The response must restate all of the data word for word.

________

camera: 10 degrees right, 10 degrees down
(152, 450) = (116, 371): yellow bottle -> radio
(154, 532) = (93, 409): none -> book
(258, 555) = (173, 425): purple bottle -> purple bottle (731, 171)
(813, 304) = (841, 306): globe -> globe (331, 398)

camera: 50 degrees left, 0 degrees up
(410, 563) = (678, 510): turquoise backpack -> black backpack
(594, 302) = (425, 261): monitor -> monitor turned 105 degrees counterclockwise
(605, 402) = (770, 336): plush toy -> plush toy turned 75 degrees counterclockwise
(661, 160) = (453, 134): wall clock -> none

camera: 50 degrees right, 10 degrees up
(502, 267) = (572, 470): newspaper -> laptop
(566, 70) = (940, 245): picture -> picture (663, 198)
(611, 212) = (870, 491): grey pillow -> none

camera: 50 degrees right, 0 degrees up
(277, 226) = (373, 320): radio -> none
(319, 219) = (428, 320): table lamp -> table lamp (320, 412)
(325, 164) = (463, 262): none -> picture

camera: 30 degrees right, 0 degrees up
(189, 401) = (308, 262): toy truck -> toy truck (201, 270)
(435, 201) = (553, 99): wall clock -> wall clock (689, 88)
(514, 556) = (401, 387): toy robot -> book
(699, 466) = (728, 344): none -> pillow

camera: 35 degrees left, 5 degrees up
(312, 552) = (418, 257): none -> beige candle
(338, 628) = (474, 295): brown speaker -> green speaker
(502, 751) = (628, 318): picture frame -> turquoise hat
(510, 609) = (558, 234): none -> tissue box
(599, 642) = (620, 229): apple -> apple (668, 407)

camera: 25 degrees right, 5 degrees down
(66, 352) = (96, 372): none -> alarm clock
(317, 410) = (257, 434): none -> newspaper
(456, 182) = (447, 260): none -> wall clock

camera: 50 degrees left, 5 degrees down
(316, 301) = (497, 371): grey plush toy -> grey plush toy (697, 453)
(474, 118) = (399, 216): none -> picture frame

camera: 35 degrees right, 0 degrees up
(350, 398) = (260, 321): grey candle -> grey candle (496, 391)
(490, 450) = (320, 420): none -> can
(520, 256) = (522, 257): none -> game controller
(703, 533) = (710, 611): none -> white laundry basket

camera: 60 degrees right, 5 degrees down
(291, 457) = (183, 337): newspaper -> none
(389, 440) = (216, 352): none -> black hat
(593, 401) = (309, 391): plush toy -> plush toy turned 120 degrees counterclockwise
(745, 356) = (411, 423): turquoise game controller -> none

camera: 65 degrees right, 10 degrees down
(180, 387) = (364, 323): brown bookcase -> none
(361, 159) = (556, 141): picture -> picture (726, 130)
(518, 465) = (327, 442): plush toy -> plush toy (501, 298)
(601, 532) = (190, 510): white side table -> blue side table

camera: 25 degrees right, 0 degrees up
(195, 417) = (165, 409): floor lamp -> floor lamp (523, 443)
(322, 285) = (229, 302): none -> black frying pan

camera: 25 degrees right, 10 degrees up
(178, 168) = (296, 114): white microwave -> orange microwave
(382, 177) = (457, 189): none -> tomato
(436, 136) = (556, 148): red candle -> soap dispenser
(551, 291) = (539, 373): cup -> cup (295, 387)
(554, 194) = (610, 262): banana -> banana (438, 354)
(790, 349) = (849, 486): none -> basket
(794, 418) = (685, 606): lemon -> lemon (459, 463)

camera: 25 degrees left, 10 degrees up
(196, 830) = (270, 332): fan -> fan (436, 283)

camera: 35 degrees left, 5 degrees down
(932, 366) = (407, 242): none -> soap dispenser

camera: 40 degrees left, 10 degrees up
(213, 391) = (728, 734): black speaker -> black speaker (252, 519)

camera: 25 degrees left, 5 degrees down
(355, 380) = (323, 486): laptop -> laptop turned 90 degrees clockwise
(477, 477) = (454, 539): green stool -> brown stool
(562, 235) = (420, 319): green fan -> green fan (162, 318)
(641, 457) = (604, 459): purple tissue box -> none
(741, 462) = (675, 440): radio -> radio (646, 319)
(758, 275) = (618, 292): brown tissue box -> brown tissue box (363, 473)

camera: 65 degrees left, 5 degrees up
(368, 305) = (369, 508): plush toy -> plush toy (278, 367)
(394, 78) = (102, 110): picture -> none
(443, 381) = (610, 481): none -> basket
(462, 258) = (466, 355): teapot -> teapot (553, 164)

________

◆ TASK ANSWER ◆
camera: 10 degrees right, 10 degrees down
(152, 450) = (116, 371): yellow bottle -> radio
(154, 532) = (93, 409): none -> book
(258, 555) = (173, 425): purple bottle -> purple bottle (731, 171)
(813, 304) = (841, 306): globe -> globe (331, 398)

camera: 50 degrees left, 0 degrees up
(410, 563) = (678, 510): turquoise backpack -> black backpack
(594, 302) = (425, 261): monitor -> monitor turned 105 degrees counterclockwise
(605, 402) = (770, 336): plush toy -> plush toy turned 75 degrees counterclockwise
(661, 160) = (453, 134): wall clock -> none

camera: 50 degrees right, 10 degrees up
(502, 267) = (572, 470): newspaper -> laptop
(566, 70) = (940, 245): picture -> picture (663, 198)
(611, 212) = (870, 491): grey pillow -> none

camera: 50 degrees right, 0 degrees up
(277, 226) = (373, 320): radio -> none
(319, 219) = (428, 320): table lamp -> table lamp (320, 412)
(325, 164) = (463, 262): none -> picture

camera: 30 degrees right, 0 degrees up
(189, 401) = (308, 262): toy truck -> toy truck (201, 270)
(435, 201) = (553, 99): wall clock -> wall clock (689, 88)
(514, 556) = (401, 387): toy robot -> book
(699, 466) = (728, 344): none -> pillow

camera: 35 degrees left, 5 degrees up
(312, 552) = (418, 257): none -> beige candle
(338, 628) = (474, 295): brown speaker -> green speaker
(502, 751) = (628, 318): picture frame -> turquoise hat
(510, 609) = (558, 234): none -> tissue box
(599, 642) = (620, 229): apple -> apple (668, 407)

camera: 25 degrees right, 5 degrees down
(66, 352) = (96, 372): none -> alarm clock
(317, 410) = (257, 434): none -> newspaper
(456, 182) = (447, 260): none -> wall clock

camera: 50 degrees left, 5 degrees down
(316, 301) = (497, 371): grey plush toy -> grey plush toy (697, 453)
(474, 118) = (399, 216): none -> picture frame

camera: 35 degrees right, 0 degrees up
(350, 398) = (260, 321): grey candle -> grey candle (496, 391)
(490, 450) = (320, 420): none -> can
(520, 256) = (522, 257): none -> game controller
(703, 533) = (710, 611): none -> white laundry basket

camera: 60 degrees right, 5 degrees down
(291, 457) = (183, 337): newspaper -> none
(389, 440) = (216, 352): none -> black hat
(593, 401) = (309, 391): plush toy -> plush toy turned 120 degrees counterclockwise
(745, 356) = (411, 423): turquoise game controller -> none

camera: 65 degrees right, 10 degrees down
(180, 387) = (364, 323): brown bookcase -> none
(361, 159) = (556, 141): picture -> picture (726, 130)
(518, 465) = (327, 442): plush toy -> plush toy (501, 298)
(601, 532) = (190, 510): white side table -> blue side table

camera: 25 degrees right, 0 degrees up
(195, 417) = (165, 409): floor lamp -> floor lamp (523, 443)
(322, 285) = (229, 302): none -> black frying pan

camera: 25 degrees right, 10 degrees up
(178, 168) = (296, 114): white microwave -> orange microwave
(382, 177) = (457, 189): none -> tomato
(436, 136) = (556, 148): red candle -> soap dispenser
(551, 291) = (539, 373): cup -> cup (295, 387)
(554, 194) = (610, 262): banana -> banana (438, 354)
(790, 349) = (849, 486): none -> basket
(794, 418) = (685, 606): lemon -> lemon (459, 463)

camera: 25 degrees left, 10 degrees up
(196, 830) = (270, 332): fan -> fan (436, 283)

camera: 35 degrees left, 5 degrees down
(932, 366) = (407, 242): none -> soap dispenser

camera: 40 degrees left, 10 degrees up
(213, 391) = (728, 734): black speaker -> black speaker (252, 519)

camera: 25 degrees left, 5 degrees down
(355, 380) = (323, 486): laptop -> laptop turned 90 degrees clockwise
(477, 477) = (454, 539): green stool -> brown stool
(562, 235) = (420, 319): green fan -> green fan (162, 318)
(641, 457) = (604, 459): purple tissue box -> none
(741, 462) = (675, 440): radio -> radio (646, 319)
(758, 275) = (618, 292): brown tissue box -> brown tissue box (363, 473)

camera: 65 degrees left, 5 degrees up
(368, 305) = (369, 508): plush toy -> plush toy (278, 367)
(394, 78) = (102, 110): picture -> none
(443, 381) = (610, 481): none -> basket
(462, 258) = (466, 355): teapot -> teapot (553, 164)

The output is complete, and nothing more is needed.